The first time I read about rethinking the label alcoholic was in This Naked Mind by Annie Grace. She argues we don’t call former smokers “cigarette-oholics.” Why would we when we no longer smoke? Why do we get stuck with a lifetime stamp for something we used to do? If I got stuck with labels for every bad decision I’ve made, I’d be an MLM-oholic, a master cleanse diet-oholic, and yes, a Jason-oholic.
Grace also said something else that always stood out to me. She gave herself a ‘maybe someday’ permission slip. Maybe if there’s a zombie apocalypse, I will drink again. For me, it’s maybe if my entire family tragically passes away. Again, this puts us back in the driver seat. It takes the “never again” out of the equation and replaces it with “not today,” or AA’s very own “one day at a time.”
This is not a diss on AA post. Not even close. I love AA because I love people who are still alive because of it. I know many people who resonate and thrive with these labels and sayings. Who need them. Who find them empowering and make them feel in control, not out of it. And I love that. I honor that.
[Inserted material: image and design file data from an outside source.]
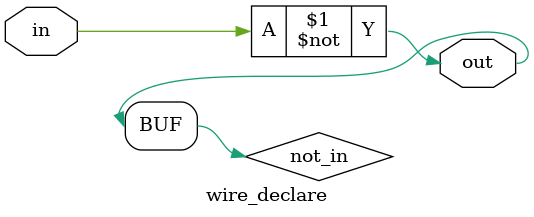
<source format=v>
module wire_declare( input in, output out );
    
    wire not_in;

    assign out = not_in;
    assign not_in = ~in;
endmodule
</source>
I’m so grateful AA is out there and for the countless lives it’s saved over the years.
One of AA’s popular sayings is “Take what you like and leave the rest,” and in that same vein, I want to share some of my favorite AA slogans/mantras.
One day at a time (a classic and something I say often).
Easy does it (I like to say keep it simple but samsies).
Let go and let God (A great one for us control freaks).
Progress, not perfection.
Nothing changes if nothing changes (I say this one a lot too).
Sick and tired of being sick and tired.
Something else I say a lot in recovery is we are all so different, why do we expect recovery to look to same? Just as we all had different relationships with alcohol so to will our recovery look and feel different. I do not feel powerless over alcohol. In fact, at six years sober I feel pretty fuckin powerful over it. Because I know when I don’t touch the stuff it can’t take anything from me. And I never want to lose control again.